*PROVIDED TEXT*
........

Contradictory messages on the IIP

Donald Trump has popularised the term fake news, using it to criticise unfavourable news in the media

It seems that original sin simply consisted of believing the original fake news
It seems that original sin simply consisted of believing the original fake news

Last Monday an editorial in The Malta Independent called for the scrapping of the Individual Investor Programme, otherwise popularly known in Malta as the passport sale scheme. The newspaper’s only motivation for its stand was simply because it is a “hair [sic] brained scheme that shamed us in Europe” since “our reputation and our identity are not for sale.”

The newspaper also complained that we “have not seen a single cent spent from the millions collected on social projects so far.”

On Wednesday the same newspaper reported that when giving an answer to a Parliamentary question made by Simon Busuttil, the Prime Minister had said that up to December 2017, €363,245,398 from the IIP scheme were deposited into the National Development and Social Fund.

........

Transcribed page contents
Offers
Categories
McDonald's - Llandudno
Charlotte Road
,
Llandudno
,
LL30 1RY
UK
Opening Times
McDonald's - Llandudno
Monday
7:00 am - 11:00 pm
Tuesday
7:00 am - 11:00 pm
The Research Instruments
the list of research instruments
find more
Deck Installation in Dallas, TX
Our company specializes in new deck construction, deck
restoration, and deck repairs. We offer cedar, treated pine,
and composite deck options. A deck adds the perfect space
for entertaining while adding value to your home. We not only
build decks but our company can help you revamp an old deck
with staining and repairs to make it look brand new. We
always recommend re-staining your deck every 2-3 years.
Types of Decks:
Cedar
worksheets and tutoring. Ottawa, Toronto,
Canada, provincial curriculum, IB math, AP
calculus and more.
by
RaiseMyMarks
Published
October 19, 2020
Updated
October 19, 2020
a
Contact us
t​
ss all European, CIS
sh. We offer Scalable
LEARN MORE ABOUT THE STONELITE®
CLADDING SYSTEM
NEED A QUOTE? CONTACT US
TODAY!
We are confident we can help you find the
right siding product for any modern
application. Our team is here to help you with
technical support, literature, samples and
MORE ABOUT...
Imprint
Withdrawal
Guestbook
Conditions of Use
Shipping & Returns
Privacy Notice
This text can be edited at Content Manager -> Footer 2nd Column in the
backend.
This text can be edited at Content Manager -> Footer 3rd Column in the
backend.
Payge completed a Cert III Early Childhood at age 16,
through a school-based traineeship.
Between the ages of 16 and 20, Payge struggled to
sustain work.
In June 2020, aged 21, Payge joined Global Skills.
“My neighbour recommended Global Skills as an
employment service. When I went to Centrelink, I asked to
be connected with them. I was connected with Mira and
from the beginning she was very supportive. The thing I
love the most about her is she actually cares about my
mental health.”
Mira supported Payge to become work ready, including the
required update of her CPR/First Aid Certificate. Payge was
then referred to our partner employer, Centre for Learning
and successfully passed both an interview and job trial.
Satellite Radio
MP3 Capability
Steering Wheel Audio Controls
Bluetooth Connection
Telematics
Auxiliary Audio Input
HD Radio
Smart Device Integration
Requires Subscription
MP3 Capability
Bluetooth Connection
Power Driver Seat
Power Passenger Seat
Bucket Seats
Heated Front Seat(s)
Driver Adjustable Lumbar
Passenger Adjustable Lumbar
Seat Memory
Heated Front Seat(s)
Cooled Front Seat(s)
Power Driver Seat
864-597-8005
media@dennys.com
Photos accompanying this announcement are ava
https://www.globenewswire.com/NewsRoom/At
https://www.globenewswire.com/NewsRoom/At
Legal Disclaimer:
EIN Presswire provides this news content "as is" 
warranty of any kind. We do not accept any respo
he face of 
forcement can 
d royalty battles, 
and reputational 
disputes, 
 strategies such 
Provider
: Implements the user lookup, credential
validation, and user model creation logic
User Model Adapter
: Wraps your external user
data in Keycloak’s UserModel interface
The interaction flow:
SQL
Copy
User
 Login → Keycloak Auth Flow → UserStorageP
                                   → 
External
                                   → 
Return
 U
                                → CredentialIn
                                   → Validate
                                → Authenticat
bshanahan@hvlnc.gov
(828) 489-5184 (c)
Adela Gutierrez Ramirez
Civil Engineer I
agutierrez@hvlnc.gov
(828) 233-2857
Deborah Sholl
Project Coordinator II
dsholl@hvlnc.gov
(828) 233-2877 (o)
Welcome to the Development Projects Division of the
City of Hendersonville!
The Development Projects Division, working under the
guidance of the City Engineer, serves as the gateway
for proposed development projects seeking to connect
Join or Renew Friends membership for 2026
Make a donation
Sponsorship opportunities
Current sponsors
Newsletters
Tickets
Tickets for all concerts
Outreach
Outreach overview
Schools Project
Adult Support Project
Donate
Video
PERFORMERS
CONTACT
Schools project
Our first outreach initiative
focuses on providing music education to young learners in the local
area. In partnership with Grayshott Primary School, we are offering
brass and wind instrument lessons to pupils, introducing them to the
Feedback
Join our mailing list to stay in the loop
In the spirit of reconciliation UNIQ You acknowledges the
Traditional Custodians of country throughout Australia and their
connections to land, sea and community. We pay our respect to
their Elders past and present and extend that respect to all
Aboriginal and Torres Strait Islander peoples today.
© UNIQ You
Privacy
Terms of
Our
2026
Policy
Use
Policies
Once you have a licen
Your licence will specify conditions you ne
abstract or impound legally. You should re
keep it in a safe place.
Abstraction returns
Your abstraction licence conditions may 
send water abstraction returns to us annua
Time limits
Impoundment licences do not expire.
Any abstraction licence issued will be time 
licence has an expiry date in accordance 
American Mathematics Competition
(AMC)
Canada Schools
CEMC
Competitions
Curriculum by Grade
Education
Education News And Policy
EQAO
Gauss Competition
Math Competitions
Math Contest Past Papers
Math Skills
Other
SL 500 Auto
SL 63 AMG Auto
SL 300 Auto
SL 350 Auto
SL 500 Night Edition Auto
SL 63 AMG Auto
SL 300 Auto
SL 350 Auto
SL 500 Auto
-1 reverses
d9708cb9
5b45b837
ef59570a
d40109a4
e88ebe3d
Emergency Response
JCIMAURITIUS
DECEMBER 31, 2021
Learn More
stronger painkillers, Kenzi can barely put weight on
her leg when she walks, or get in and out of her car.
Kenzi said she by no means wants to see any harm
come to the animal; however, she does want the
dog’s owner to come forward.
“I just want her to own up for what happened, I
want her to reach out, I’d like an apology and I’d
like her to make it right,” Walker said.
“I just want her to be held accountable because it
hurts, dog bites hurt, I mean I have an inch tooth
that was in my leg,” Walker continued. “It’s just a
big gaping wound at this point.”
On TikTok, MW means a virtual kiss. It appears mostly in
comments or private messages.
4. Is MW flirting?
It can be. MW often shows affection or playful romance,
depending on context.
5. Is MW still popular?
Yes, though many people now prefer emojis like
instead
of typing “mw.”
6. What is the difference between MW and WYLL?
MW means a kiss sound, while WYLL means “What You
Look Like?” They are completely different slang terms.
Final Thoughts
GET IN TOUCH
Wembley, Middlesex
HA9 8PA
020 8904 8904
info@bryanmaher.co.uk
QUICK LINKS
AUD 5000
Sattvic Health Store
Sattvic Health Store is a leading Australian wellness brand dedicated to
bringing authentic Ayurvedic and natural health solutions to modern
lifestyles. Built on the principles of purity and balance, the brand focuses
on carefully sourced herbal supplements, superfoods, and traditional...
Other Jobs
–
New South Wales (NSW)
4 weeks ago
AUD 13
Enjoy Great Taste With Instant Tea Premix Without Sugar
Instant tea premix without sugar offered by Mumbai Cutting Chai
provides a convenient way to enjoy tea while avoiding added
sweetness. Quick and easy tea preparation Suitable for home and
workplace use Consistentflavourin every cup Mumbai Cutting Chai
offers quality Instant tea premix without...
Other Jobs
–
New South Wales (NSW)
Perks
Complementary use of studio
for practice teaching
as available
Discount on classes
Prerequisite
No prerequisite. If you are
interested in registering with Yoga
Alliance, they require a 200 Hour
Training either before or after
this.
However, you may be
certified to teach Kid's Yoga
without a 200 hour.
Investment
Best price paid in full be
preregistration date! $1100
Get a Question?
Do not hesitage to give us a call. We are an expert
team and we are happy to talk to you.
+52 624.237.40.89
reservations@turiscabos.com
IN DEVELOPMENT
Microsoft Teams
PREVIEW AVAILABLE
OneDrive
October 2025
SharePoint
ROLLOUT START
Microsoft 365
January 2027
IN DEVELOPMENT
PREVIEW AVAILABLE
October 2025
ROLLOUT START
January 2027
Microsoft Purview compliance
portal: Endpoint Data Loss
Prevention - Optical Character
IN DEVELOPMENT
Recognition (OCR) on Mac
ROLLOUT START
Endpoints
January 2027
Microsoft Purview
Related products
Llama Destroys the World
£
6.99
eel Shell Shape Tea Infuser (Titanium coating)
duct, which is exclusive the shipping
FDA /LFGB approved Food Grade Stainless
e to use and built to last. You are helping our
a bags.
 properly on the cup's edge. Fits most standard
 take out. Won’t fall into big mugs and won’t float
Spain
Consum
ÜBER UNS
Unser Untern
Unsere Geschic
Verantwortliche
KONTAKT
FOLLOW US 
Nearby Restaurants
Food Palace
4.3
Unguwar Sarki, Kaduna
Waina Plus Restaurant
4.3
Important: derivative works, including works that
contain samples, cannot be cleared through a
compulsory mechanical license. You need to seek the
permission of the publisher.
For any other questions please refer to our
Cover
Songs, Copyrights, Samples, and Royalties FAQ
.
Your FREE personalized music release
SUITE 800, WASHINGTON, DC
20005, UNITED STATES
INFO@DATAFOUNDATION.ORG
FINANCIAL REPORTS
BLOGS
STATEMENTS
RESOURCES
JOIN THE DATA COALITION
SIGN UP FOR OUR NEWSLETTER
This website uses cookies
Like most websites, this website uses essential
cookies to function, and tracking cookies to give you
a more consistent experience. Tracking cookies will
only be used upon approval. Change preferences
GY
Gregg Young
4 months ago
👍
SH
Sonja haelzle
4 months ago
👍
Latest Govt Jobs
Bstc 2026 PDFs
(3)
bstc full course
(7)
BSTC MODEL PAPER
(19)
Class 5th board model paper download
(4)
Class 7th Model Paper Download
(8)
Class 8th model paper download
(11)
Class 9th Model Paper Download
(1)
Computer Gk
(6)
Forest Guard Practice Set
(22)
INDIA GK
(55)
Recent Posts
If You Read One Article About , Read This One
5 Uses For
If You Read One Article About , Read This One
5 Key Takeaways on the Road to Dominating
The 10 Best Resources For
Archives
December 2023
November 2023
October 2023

........

*EXERCISE INSTRUCTIONS*
a: In the IIP article, rewrite the passage from "Last Monday an" up to and including "and Social Fund.", replacing "newspaper" with "paper".
b: Copy the transcribed page contents line for line, from the first line up to and including the line with "calculus and more.".
The transcribed page contents are unrelated to the IIP article.

*EXERCISE RESPONSES*
a:
Last Monday an editorial in The Malta Independent called for the scrapping of the Individual Investor Programme, otherwise popularly known in Malta as the passport sale scheme. The paper’s only motivation for its stand was simply because it is a “hair [sic] brained scheme that shamed us in Europe” since “our reputation and our identity are not for sale.”

The paper also complained that we “have not seen a single cent spent from the millions collected on social projects so far.”

On Wednesday the same paper reported that when giving an answer to a Parliamentary question made by Simon Busuttil, the Prime Minister had said that up to December 2017, €363,245,398 from the IIP scheme were deposited into the National Development and Social Fund.

b:
Offers
Categories
McDonald's - Llandudno
Charlotte Road
,
Llandudno
,
LL30 1RY
UK
Opening Times
McDonald's - Llandudno
Monday
7:00 am - 11:00 pm
Tuesday
7:00 am - 11:00 pm
The Research Instruments
the list of research instruments
find more
Deck Installation in Dallas, TX
Our company specializes in new deck construction, deck
restoration, and deck repairs. We offer cedar, treated pine,
and composite deck options. A deck adds the perfect space
for entertaining while adding value to your home. We not only
build decks but our company can help you revamp an old deck
with staining and repairs to make it look brand new. We
always recommend re-staining your deck every 2-3 years.
Types of Decks:
Cedar
worksheets and tutoring. Ottawa, Toronto,
Canada, provincial curriculum, IB math, AP
calculus and more.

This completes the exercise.